No Increase, No Extension – Logan
First Test of New Code to Increase Shareholding
Auckland, 5 November 2001 – Logan Corporation has formally advised the independent Directors of Pacific Retail Group
(NZSE: PRG) that it does not intend to extend or increase its formal offer of $1.76 for each share in PRG.
The offer is scheduled to expire on 10 November 2001. After considering Logan’s communication, the independent Directors
of PRG have suggested that it may be appropriate that Logan relay that information directly to shareholders.

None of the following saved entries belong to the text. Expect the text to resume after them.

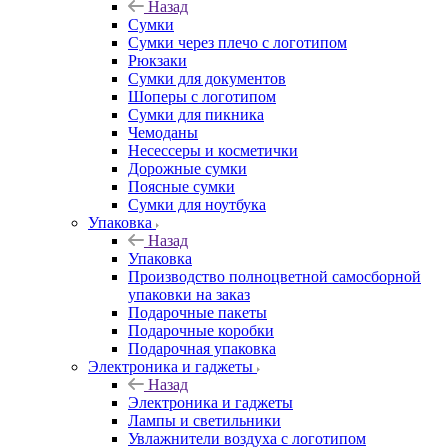
Назад
Сумки
Сумки через плечо с логотипом
Рюкзаки
Сумки для документов
Шоперы с логотипом
Сумки для пикника
Чемоданы
Несессеры и косметички
Дорожные сумки
Поясные сумки
Сумки для ноутбука
Упаковка
Назад
Упаковка
Производство полноцветной самосборной
упаковки на заказ
Подарочные пакеты
Подарочные коробки
Подарочная упаковка
Электроника и гаджеты
Назад
Электроника и гаджеты
Лампы и светильники
Увлажнители воздуха с логотипом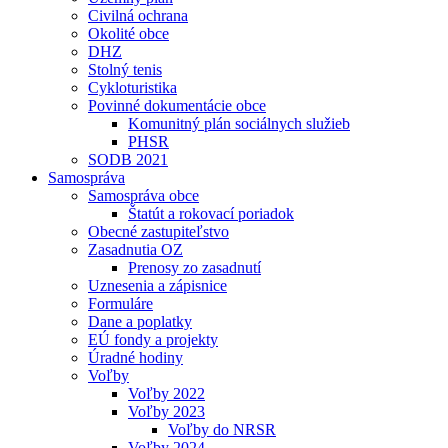
Civilná ochrana
Okolité obce
DHZ
Stolný tenis
Cykloturistika
Povinné dokumentácie obce
Komunitný plán sociálnych služieb
PHSR
SODB 2021
Samospráva
Samospráva obce
Štatút a rokovací poriadok
Obecné zastupiteľstvo
Zasadnutia OZ
Prenosy zo zasadnutí
Uznesenia a zápisnice
Formuláre
Dane a poplatky
EÚ fondy a projekty
Úradné hodiny
Voľby
Voľby 2022
Voľby 2023
Voľby do NRSR
Voľby 2024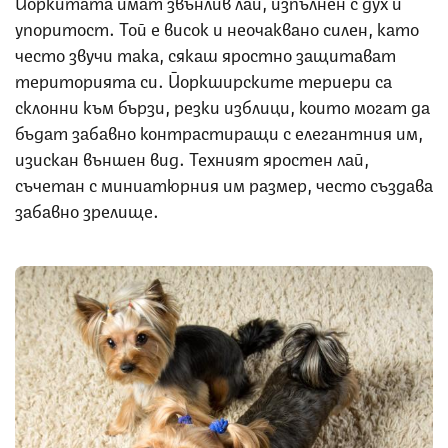
Йоркитата имат звънлив лай, изпълнен с дух и
упоритост. Той е висок и неочаквано силен, като
често звучи така, сякаш яростно защитават
територията си. Йоркширските териери са
склонни към бързи, резки изблици, които могат да
бъдат забавно контрастиращи с елегантния им,
изискан външен вид. Техният яростен лай,
съчетан с миниатюрния им размер, често създава
забавно зрелище.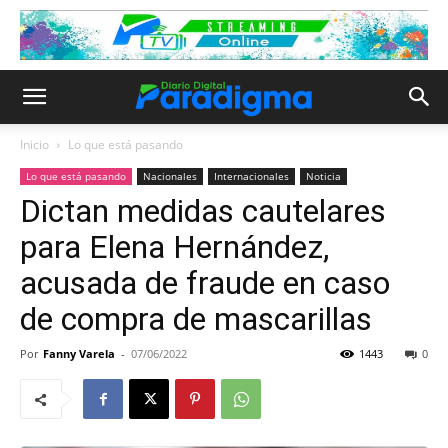
Inicio
Lo que está pasando
Lo que está pasando
Nacionales
Internacionales
Noticia
Dictan medidas cautelares
para Elena Hernández,
acusada de fraude en caso
de compra de mascarillas
Por
Fanny Varela
-
07/06/2022
1443
0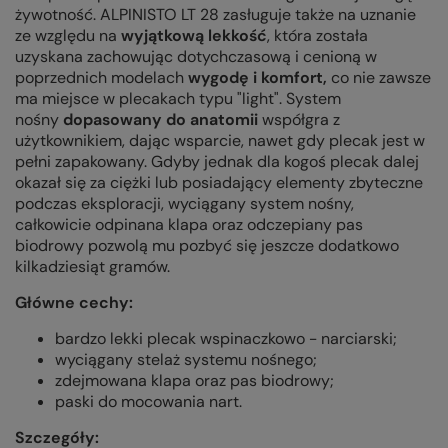
żywotność. ALPINISTO LT 28 zasługuje także na uznanie
ze względu na
wyjątkową lekkość
, która została
uzyskana zachowując dotychczasową i cenioną w
poprzednich modelach
wygodę i komfort,
co nie zawsze
ma miejsce w plecakach typu "light". System
nośny
dopasowany do anatomii
współgra z
użytkownikiem, dając wsparcie, nawet gdy plecak jest w
pełni zapakowany. Gdyby jednak dla kogoś plecak dalej
okazał się za ciężki lub posiadający elementy zbyteczne
podczas eksploracji, wyciągany system nośny,
całkowicie odpinana klapa oraz odczepiany pas
biodrowy pozwolą mu pozbyć się jeszcze dodatkowo
kilkadziesiąt gramów.
Główne cechy:
bardzo lekki plecak wspinaczkowo - narciarski;
wyciągany stelaż systemu nośnego;
zdejmowana klapa oraz pas biodrowy;
paski do mocowania nart.
Szczegóły:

“We made it clear at the outset that we were not necessarily seeking 100 percent of PRG, although the provisions of the
Takeovers Code required us to bid for 100 percent,” said Cullen Investments Group Managing Director, Phil Newland. “For
that reason, our offer was not conditional upon any particular level of acceptances and, while we were prepared to
purchase 100 percent of PRG, as required by the Takeovers Code, we will be comfortable closing out our offer with a
substantially increased shareholding.”
In making their recommendation, which rejected Logan’s offer, the Independent Directors noted “the possibility of shares
falling below the offer price of $1.76 if Logan does not achieve full ownership of PRG,” and concluded: “the Committee
is also aware that there is limited liquidity for shares in PRG and that PRG presently is not paying dividends.”
Mr Newland said that this was a responsible approach by the independent Directors, who were cognisant that the pre-bid
share price stood at around $1.40 and that shareholders faced the risk of limited future opportunities for exit.
Logan Corporation is a wholly owned subsidiary of Cullen Investments.